*Source*
···
At a high-level of abstraction, it does make some sense to lump these stories together. They both concern the tension between privacy and the need to collect intelligence in the context of evolving technologies—and the leaks, of course, came from the same source.
But at another level, conflating these two stories is a big mistake. They are by no means of equal weight and importance when it comes to informing the public about the government’s data-collection and monitoring powers. The Post story actually tells us little we did not already know—other than operational details that may prove of considerable use to those seeking to avoid NSA surveillance. By contrast, the Guardian story reveals a genuinely surprising and significant government legal position—albeit one apparently accepted by the FISA Court and congressional oversight leaders for a number of years—with important implications for the future of big data in government collection, surveillance, and intelligence authorities.
Consider first The Washington Post story, which disclosed the existence of the highly-classified PRISM system. PRISM reportedly enables real-time surveillance of chat, voice, video, and other online communications across an array of platforms. The story made clear which systems are subject to this monitoring—naming Facebook, Skype, Google, and a number of others—and asserted that the monitoring occurs not just with the knowledge but also the active cooperation of the companies involved. Indeed, the Post claimed that the companies do not merely facilitate such monitoring upon request, but have established means by which the NSA can directly tap into their systems as needed (a point sharply contested by at least some of the companies involved, notably). The story concedes, however, that PRISM is focused on the communications of foreigners outside the United States who simply happen to be using an online platform owned by one of the cooperating companies, and that the arrangements exist pursuant to court approvals issued under the FISA Amendments Act of 2008.
···
*Written tasks*
(a) Answer these questions using the passage on the NSA leak stories:
(i) Which newspaper's story does the passage say reveals a genuinely surprising and significant government legal position?
(ii) Which three platforms does the passage say the Post story named?
(iii) Under which law were the court approvals behind the PRISM arrangements issued?
(b) Extend the passage on the NSA leak stories, picking up right after its final sentence.

*Given records*
···
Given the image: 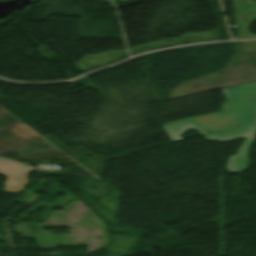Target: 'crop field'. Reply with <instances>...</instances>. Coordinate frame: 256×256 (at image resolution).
···
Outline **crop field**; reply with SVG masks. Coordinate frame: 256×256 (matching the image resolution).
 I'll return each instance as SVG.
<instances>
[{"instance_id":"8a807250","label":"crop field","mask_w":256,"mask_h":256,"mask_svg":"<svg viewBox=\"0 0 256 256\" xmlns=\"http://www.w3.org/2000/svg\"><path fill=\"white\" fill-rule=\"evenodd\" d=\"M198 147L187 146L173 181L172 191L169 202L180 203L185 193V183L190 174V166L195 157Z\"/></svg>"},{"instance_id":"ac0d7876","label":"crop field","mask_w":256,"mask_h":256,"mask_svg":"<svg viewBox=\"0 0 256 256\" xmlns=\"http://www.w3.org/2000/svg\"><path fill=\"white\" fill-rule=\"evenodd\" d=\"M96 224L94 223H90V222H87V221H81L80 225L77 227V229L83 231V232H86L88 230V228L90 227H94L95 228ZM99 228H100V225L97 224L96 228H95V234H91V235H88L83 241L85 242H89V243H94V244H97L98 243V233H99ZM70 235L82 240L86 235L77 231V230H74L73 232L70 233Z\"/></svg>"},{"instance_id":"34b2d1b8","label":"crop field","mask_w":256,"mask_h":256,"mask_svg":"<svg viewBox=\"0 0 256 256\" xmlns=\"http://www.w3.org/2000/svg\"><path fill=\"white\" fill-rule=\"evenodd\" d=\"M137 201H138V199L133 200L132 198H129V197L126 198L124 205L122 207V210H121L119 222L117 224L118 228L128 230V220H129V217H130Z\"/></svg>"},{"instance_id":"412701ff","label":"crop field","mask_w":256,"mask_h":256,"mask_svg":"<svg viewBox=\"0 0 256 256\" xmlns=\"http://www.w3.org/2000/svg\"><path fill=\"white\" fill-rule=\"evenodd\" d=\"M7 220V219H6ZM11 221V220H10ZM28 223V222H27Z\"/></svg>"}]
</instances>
···
*Exercise responses*
(a)
(i) The Guardian
(ii) Facebook, Skype, and Google
(iii) The FISA Amendments Act of 2008

(b)
While jarring to read about the powerful tools PRISM gives the government to capture communications in real time, the story is actually not at all surprising. It, or something very much like it, is exactly what the law and its history would have led a reasonable observer to expect the government and industry to be doing together. To understand this, you need to know something about the way intelligence collection law works—and its bifurcated nature.
When we think about wiretapping and other forms of electronic surveillance, we usually have in mind situations in which the government must go to court to get specific authorization to monitor a particular person using a particular device. That’s the baseline criminal law model, after all, and since 1978 it has also been the baseline model for collecting so-called “foreign intelligence” in limited circumstances involving communications taking place within the United States. By contrast, courts were never involved in the past when it came to situations such as an NSA satellite dish attempting to soak up Soviet military communications.
Such overseas intelligence collection is a vacuum cleaner-like affair, with the government free to scoop up everything it can get, and then figure out what to make of it. It’s really more like journalism than it is like law enforcement—journalism, that is, with high-tech collection capabilities. This is foreign policy, and while snooping on one’s citizens has big civil liberties implications, spying on other countries is just a recognized fact of life in the international community. That said, real civil liberties issues still arise if and when the vacuum cleaner incidentally gobbles up the communications of those whose targeting would normally require a warrant.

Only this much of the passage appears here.